Binary file extensions supported in External Content Connectors

  • Release version: Yokohama
  • Updated October 28, 2025
  • 1 minute to read
  • Connector administrators can restrict the binary file types an external content connector retrieves by specifying file extensions in inclusion or exclusion filters.

    Binary file type Supported file extensions
    Comma-Separated Values .csv
    Extensible Markup Language .xml
    Hypertext Markup Language
    • .htm
    • .html
    Microsoft Excel
    • .xls
    • .xlsm
    • .xlsx
    • .xltx
    Microsoft PowerPoint
    • .potx
    • .pps
    • .ppsx
    • .ppt
    • .pptm
    • .pptx
    Microsoft Word
    • .doc
    • .docm
    • .docx
    • .dotx
    Plain Text .txt
    Portable Document Format .pdf
    Rich Text Format .rtf
    Note:
    Some external content connectors include support for indexing searchable content and metadata from additional content formats, such as video transcriptions or source-specific native document formats. Examples of source-specific native document formats include .aspx pages in Microsoft SharePoint Online and Wiki pages in Atlassian Confluence Cloud.

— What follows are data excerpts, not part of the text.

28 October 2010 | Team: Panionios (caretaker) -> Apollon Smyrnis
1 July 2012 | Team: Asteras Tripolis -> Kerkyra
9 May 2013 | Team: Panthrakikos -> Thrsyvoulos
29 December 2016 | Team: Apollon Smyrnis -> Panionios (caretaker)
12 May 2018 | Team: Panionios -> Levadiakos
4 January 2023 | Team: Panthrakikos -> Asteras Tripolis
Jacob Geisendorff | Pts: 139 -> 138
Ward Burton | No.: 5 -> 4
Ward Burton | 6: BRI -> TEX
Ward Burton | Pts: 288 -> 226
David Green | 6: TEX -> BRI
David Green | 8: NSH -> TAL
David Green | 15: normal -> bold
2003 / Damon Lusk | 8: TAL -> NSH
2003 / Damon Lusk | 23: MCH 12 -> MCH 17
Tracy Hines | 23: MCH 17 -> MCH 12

    For details on defining file-extension inclusion and exclusion filters for external content connectors, see Configuring crawl settings for external content connectors.

    Binary files may be retrieved as content items, or as attachments found on content items. The exact behavior depends on the connector type.
    Important:
    The maximum file size for binary files is 25 MB. Keyword indexing processes up to the first 1MB of text. Use semantic search to index data containing between 1MB and 25 MB of text.